### Passage provided
Great waves of salvaging

Surprisingly, once the government picked a few good industrial towns to rebuild (See Rebuilding viable towns and cities), and the salvaging crews had their wood-gas trucks ready to go – life in a post-apocalyptic town could have more than you think. As in, a decade or so of clothes that you don’t have to sew! Lots of furniture to store in warehouses for a growing population. Indeed, the great challenge might be how to pack and wrap and store salvaged goods and protect them from rats and bushfires. It’s mathematics. If only 10% or 5% of your population survived the disaster – the surviving shops and homes across the nation catered to 10 to 20 times your current population. Granted, the modern world does not warehouse as much as it used to. “Just in time delivery” has reduced the excess stored in warehouses. Even so, the excess out there should be significant and keep the population clothed and warm and supplied with excess furniture and other resources for a decade or so!

Salvage crews would also move steel sheeting for water towers, plumbing supplies, electrical gear, solar panels, power tools, shovels for digging outhouses – all manner of kit. They would be sent to retrieve solar panels and batteries. Even rural towns would have heaps of useless cars scattered around that could be scrapped for various metals for years to come – let alone the metallic bounty waiting for them in the nuked out abandoned cities. 

Emergency Technical guilds for the first decade or so

Image from Otherpower.com

This is where the book World War Z has some insights. The book is quite different to the movie and follows the decade after the initial Zombie outbreak. A travelling war correspondent interviews survivors and a disturbing global picture develops from these different global snapshots. The survivors fortified the Rocky Mountains. They got organised, and radically simplified the economy in a series of sweeping emergency laws. The whole economy rested on 5 layers of either command or professionalism. It valued real world, useful trades like plumbing, carpentry, building, manufacturing, and machine tools. A good plumber was valued far higher and had more power than a Hollywood talent spotter. They were lucky to get on the cleaning roster to earn food and a warm bed!

### Information supplied
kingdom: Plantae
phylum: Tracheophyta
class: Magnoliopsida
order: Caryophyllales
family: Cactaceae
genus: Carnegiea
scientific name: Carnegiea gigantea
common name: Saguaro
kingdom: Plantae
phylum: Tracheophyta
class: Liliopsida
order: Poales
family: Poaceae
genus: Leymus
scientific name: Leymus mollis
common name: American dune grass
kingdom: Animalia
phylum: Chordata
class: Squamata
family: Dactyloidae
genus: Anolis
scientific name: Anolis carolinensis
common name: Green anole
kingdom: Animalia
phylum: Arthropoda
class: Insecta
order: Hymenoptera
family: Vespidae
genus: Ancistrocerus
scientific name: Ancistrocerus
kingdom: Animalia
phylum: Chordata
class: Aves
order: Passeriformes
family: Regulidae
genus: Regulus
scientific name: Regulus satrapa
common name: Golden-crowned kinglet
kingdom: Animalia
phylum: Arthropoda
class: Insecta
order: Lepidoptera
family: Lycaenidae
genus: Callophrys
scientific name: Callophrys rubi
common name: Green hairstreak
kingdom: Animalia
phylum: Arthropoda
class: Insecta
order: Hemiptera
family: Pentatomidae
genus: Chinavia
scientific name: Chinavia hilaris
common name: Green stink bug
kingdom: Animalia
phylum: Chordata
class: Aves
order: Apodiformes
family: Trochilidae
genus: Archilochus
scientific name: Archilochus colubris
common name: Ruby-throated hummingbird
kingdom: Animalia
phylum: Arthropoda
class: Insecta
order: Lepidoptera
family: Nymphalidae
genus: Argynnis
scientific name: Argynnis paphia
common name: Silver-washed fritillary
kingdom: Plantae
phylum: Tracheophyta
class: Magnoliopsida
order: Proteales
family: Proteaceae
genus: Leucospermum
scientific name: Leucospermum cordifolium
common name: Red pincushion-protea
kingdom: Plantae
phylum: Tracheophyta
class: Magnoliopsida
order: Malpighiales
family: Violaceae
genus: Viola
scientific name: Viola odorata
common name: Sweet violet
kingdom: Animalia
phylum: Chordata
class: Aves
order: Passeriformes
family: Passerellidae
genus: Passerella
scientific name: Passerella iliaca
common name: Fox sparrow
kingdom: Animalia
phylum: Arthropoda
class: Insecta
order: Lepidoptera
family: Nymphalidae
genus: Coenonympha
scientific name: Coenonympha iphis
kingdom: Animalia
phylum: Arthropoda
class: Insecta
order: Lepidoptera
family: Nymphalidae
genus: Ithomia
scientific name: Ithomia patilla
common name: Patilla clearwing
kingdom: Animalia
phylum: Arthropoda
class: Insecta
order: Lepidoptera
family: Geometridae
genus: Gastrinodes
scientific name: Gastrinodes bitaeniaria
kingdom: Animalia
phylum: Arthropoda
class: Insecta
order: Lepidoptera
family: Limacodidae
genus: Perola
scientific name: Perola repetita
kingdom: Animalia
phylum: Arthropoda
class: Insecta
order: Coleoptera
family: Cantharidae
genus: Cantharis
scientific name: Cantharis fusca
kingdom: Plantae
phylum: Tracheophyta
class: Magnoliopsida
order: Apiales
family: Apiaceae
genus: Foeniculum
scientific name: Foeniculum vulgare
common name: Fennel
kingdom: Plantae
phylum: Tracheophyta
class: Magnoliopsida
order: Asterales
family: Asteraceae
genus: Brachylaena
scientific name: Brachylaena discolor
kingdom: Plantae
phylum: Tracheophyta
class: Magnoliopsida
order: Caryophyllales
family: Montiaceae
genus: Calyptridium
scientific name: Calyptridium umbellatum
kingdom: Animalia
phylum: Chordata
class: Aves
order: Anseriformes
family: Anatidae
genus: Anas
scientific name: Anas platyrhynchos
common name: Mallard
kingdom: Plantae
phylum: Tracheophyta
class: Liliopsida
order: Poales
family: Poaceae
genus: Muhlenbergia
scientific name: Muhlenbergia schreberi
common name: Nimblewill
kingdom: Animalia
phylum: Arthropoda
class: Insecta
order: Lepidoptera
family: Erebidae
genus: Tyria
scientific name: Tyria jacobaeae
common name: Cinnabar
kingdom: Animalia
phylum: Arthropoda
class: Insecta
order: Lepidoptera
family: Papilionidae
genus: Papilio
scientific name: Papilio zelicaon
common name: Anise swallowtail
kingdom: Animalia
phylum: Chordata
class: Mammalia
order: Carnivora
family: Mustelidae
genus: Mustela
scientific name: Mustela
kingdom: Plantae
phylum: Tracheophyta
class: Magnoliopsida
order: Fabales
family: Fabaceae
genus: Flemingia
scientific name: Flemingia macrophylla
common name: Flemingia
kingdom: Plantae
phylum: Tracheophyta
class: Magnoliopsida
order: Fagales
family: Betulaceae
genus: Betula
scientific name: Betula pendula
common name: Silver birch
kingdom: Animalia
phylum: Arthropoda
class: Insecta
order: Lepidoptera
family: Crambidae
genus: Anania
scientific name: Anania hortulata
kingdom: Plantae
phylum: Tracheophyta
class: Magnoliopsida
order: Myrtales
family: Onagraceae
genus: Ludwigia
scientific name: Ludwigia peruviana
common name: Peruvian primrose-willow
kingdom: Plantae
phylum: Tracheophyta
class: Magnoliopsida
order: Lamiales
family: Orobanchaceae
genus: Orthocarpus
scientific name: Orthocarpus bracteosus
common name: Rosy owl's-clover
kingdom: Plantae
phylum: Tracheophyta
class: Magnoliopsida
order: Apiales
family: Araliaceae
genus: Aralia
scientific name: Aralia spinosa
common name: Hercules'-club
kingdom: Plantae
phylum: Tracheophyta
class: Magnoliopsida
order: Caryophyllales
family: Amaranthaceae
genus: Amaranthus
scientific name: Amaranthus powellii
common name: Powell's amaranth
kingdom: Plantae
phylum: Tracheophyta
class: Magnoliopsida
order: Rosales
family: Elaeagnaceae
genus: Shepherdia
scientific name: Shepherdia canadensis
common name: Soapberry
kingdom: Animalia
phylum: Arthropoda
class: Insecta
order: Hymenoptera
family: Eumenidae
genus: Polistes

### Stated exercise
Rewrite the salvaging passage from "Emergency Technical guilds" up to and including "a warm bed!", putting "masonry" in place of "carpentry". Rely only on the salvaging passage above.

### Response
Emergency Technical guilds for the first decade or so

Image from Otherpower.com

This is where the book World War Z has some insights. The book is quite different to the movie and follows the decade after the initial Zombie outbreak. A travelling war correspondent interviews survivors and a disturbing global picture develops from these different global snapshots. The survivors fortified the Rocky Mountains. They got organised, and radically simplified the economy in a series of sweeping emergency laws. The whole economy rested on 5 layers of either command or professionalism. It valued real world, useful trades like plumbing, masonry, building, manufacturing, and machine tools. A good plumber was valued far higher and had more power than a Hollywood talent spotter. They were lucky to get on the cleaning roster to earn food and a warm bed!